Love is not a popular term within party politics, but perhaps the Biblical sense of agapÄ“ (which is translated as ‘sacrificial’ or ‘self-giving’ love) is something that will lead to a better politics. Within Christian theology, love is exemplified in and through the self-giving love of Jesus Christ on the cross. It is the kind of love that seeks the well-being of others and which seeks the common good  and the flourishing of all in our society, whether they belong to our political, ethnic, religious or class tribe or not.
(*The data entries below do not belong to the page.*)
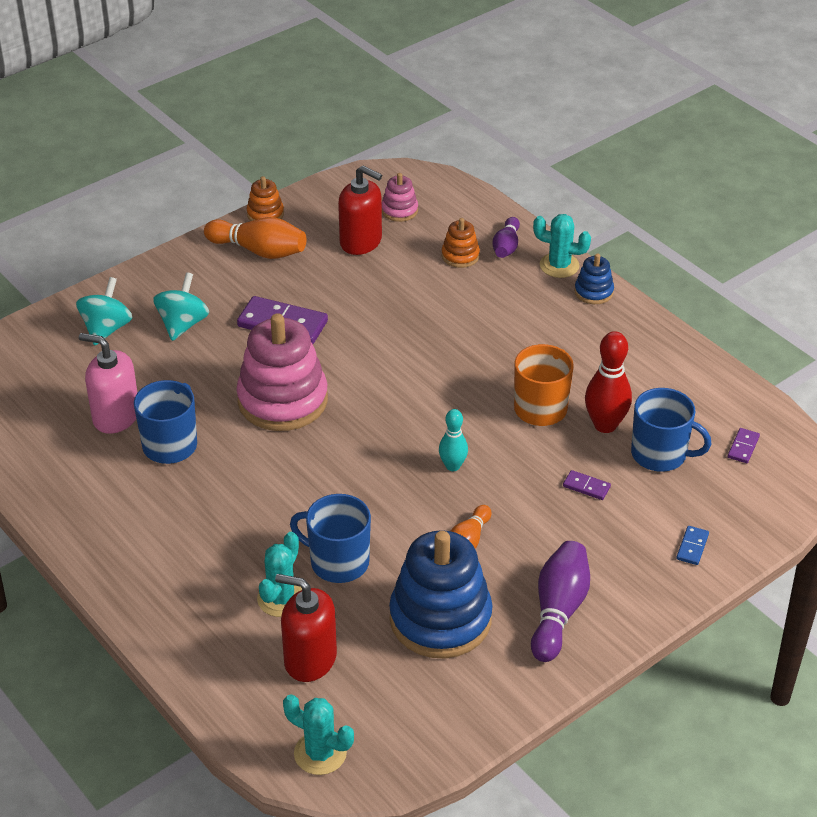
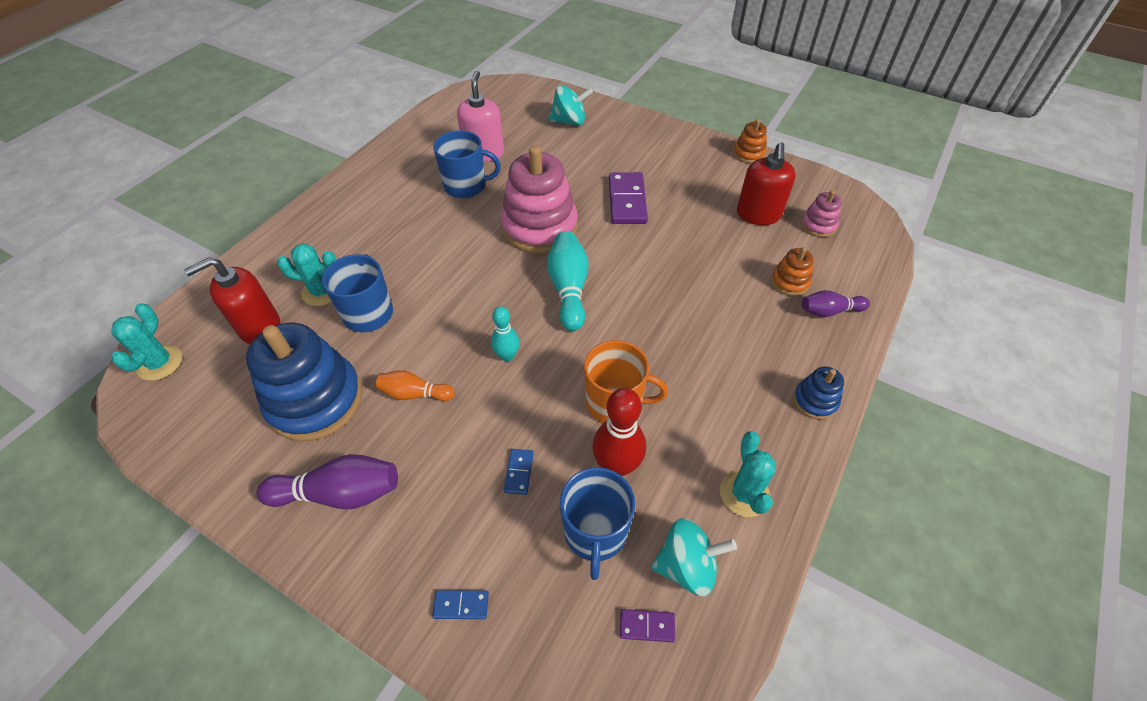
camera: 70 degrees right, 10 degrees up
(183, 324) = (595, 152): turquoise spinning top -> turquoise spinning top (687, 566)
(259, 251) = (703, 163): orange bowling pin -> none
(310, 659) = (259, 327): red soap dispenser -> red soap dispenser turned 120 degrees counterclockwise
(388, 401) = (569, 289): none -> turquoise bowling pin
(559, 265) = (834, 360): turquoise cactus -> turquoise cactus (744, 493)
(586, 487) = (519, 472): purple domino -> blue domino

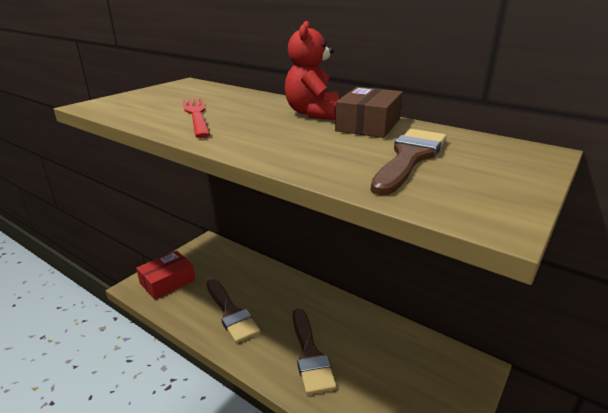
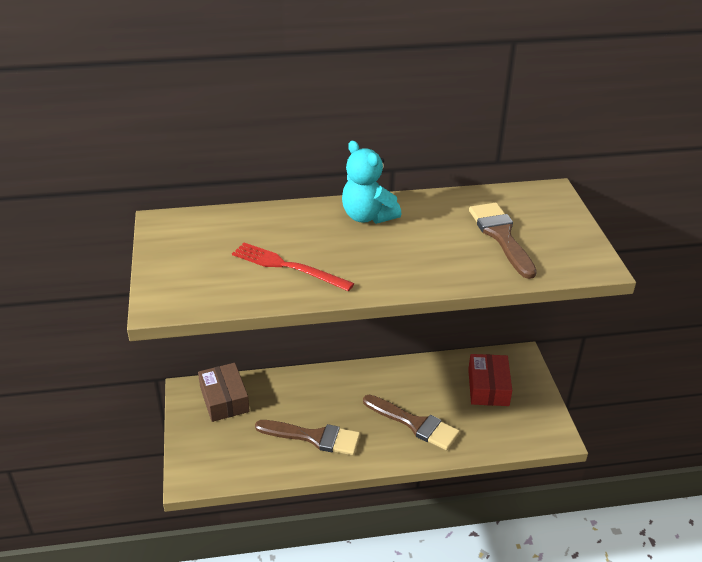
camera: 45 degrees left, 10 degrees up
(167, 282) = (214, 453): red box -> red box (488, 387)
(313, 113) = (367, 216): red teddy bear -> turquoise teddy bear
(368, 125) = (427, 211): brown box -> brown box (224, 399)

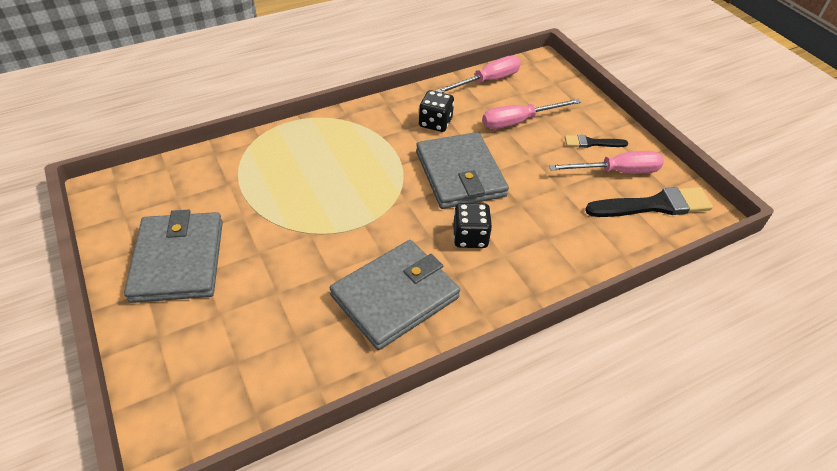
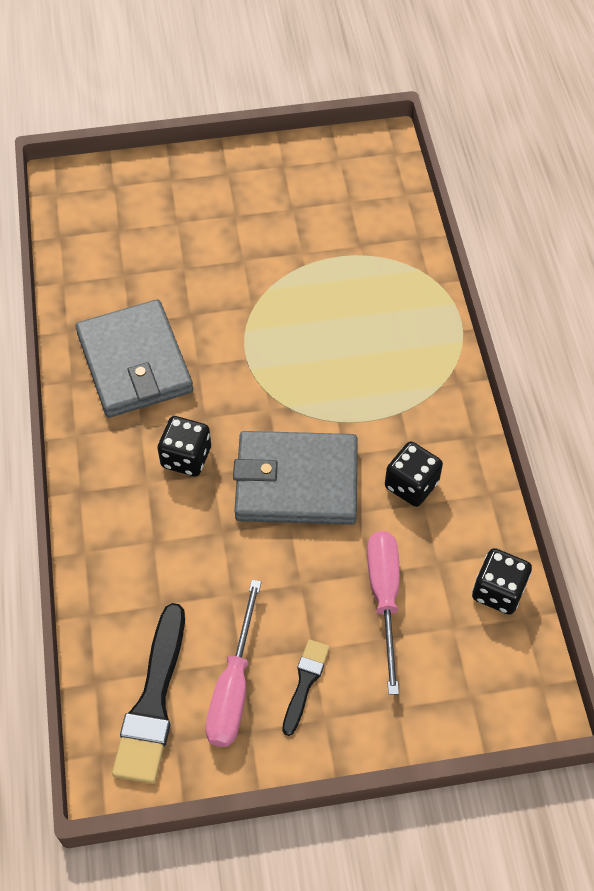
camera: 110 degrees right, 10 degrees up
(178, 260) = (257, 197): grey wallet -> none
(487, 81) = (498, 591): pink screwdriver -> black dice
While love and building the common good is something that is much needed within the political sphere, it would be wrong to blame politicians for everything that is wrong with modern politics. After all, politicians are a reflection of society as a whole, which has become more individualistic and based around what we want rather than the good of all in our communities. In his recent book, ‘On Rock or Sand?’ John Sentamu, the Archbishop of York, writes that:

‘In previous generations, a good life was defined by making a positive difference to one’s community, nation and even the world. This was expressed in lives of service and solidarity with one’s neighbours. But that idea has given way to an individualist and consumerist conception of the good life characterised by the management of individual pleasure.’
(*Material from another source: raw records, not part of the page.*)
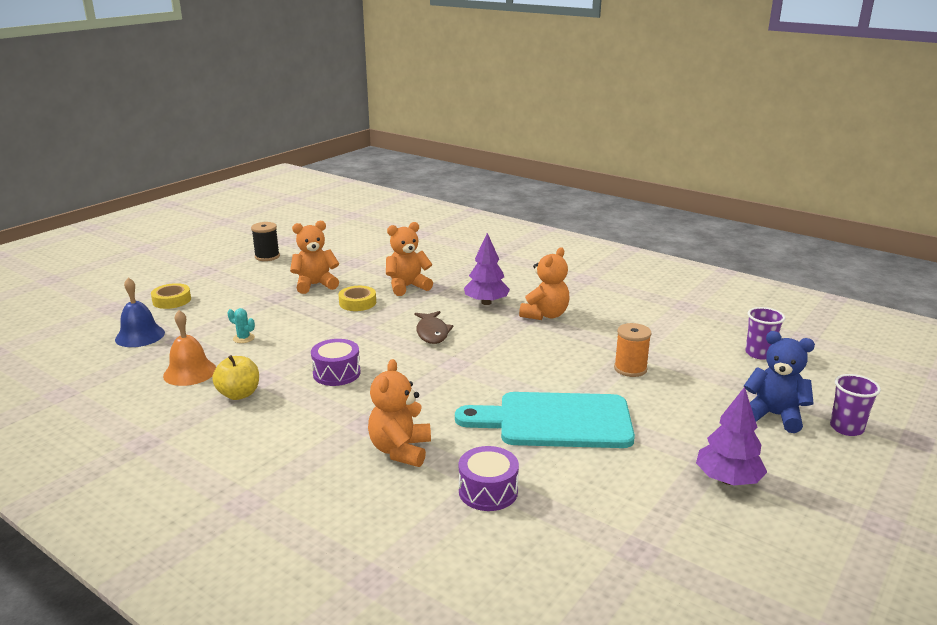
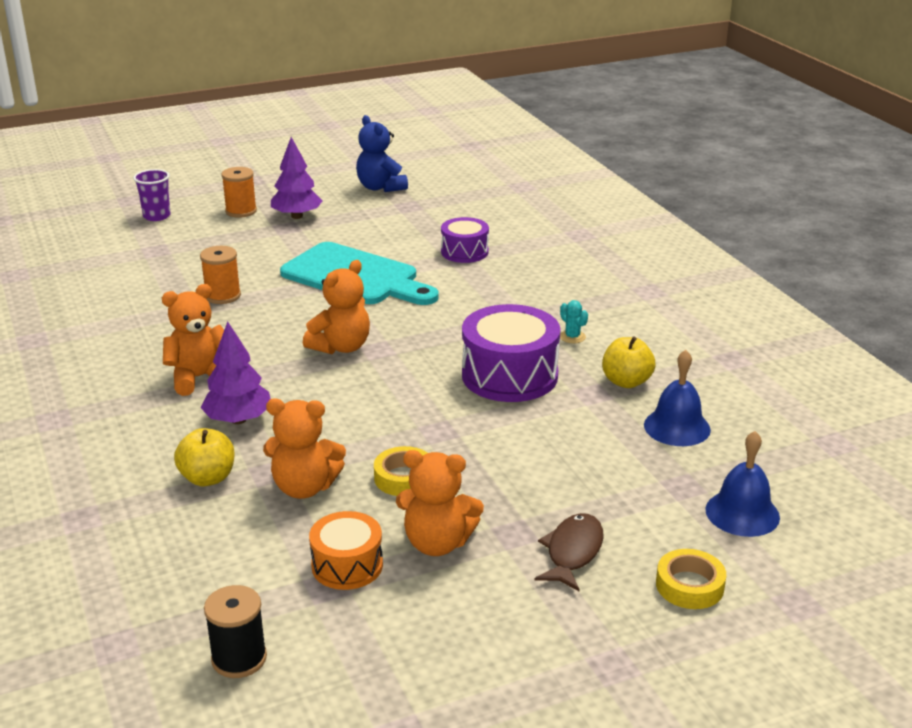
camera: 150 degrees left, 5 degrees up
(190, 372) = (677, 427): orange bell -> blue bell
(243, 338) = (596, 461): turquoise cactus -> turquoise cactus (572, 337)
(267, 256) = (474, 674): black spool -> black spool (239, 658)
(336, 373) = (509, 375): purple drum -> purple drum, size x1.69
(352, 269) = (347, 565): none -> orange drum
(400, 450) = (504, 291): orange teddy bear -> orange teddy bear (341, 347)
(432, 333) = (358, 395): brown fish -> brown fish (572, 552)
(462, 278) = (208, 478): none -> yellow apple
(759, 353) = (86, 275): purple cup -> none
(774, 415) = (186, 235): blue teddy bear -> blue teddy bear (380, 187)
(792, 465) = (241, 211): none -> orange spool

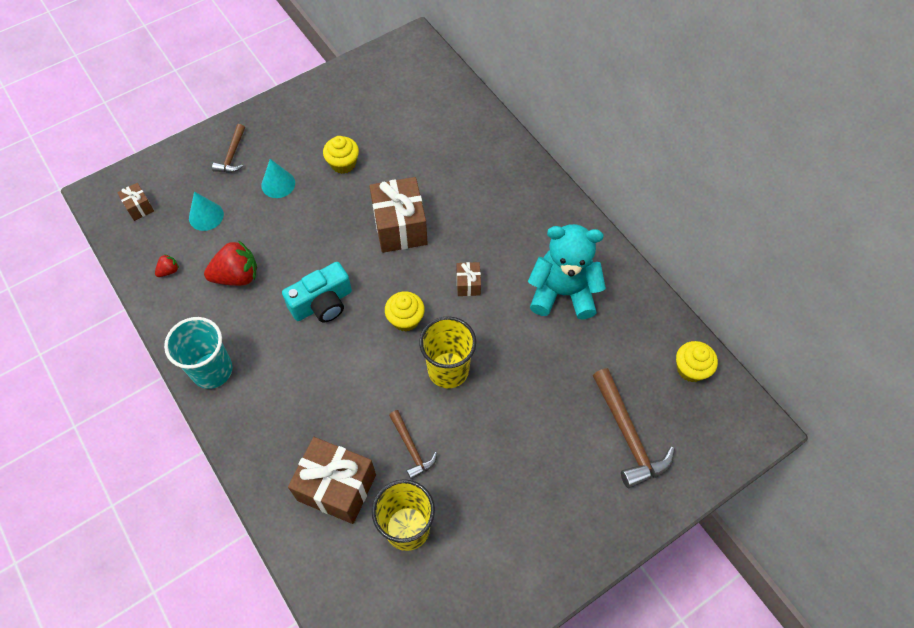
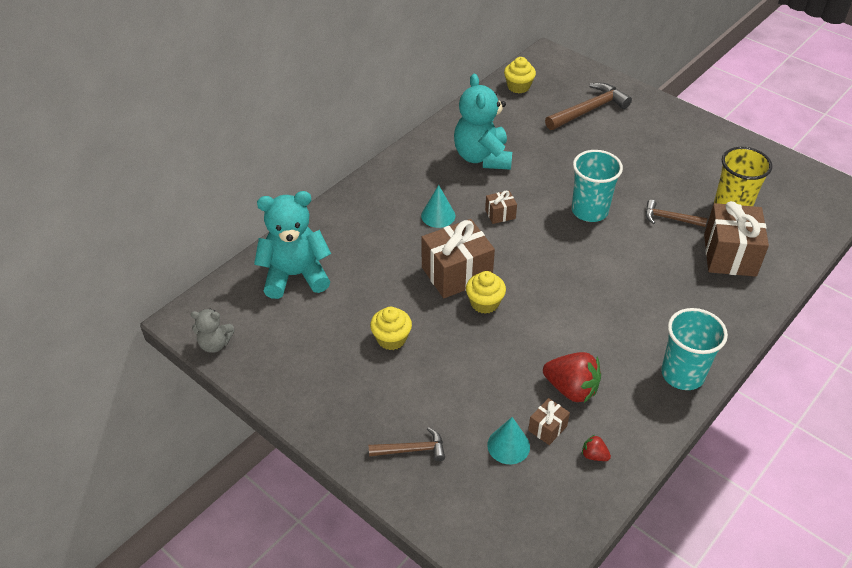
camera: 105 degrees left, 15 degrees down
(139, 207) = (524, 523): brown gift -> brown gift (547, 428)
(237, 276) = (571, 389): red strawberry -> red strawberry turned 150 degrees clockwise
(278, 184) = (439, 390): turquoise cone -> turquoise cone (438, 215)
(322, 303) = (568, 310): turquoise camera -> none
(383, 55) = (215, 344): none -> grey teddy bear
(405, 319) = (555, 247): yellow cupcake -> yellow cupcake (484, 303)
(411, 448) = (669, 218): brown hammer -> brown hammer turned 120 degrees counterclockwise
(439, 111) = (295, 275): none -> turquoise teddy bear
(448, 370) = (589, 211): yellow cup -> turquoise cup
If we want politics to change, then we should also seek to change our society. As a Christian, for me it is only through embracing and following the way of love marked out by Jesus that can begin to build for the common good of all in the United Kingdom. The trouble is that this way of love will be costly and demand something of all of us. So while I might bemoan a broken political system, the uncomfortable truth is that broken politics speaks of a broken and self-centred society that all of us are responsible for creating, but also for mending.
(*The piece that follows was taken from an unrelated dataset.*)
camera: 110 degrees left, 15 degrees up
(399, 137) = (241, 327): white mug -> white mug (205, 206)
So, who should we vote for on 7th May? Paul Bayes, the Bishop of Liverpool, offers some excellent advice in his recent article for the Huffington Post. Perhaps it is time to move away from voting for parties and prime ministers, and instead vote for those local candidates who will represent us with integrity and seek the common good. Maybe the fleeting sight of a newborn baby cradled by her mother outside a London hospital might just remind us that to God all in our society are as precious to him as a child is to their parents. After all, we are all made in the image of God.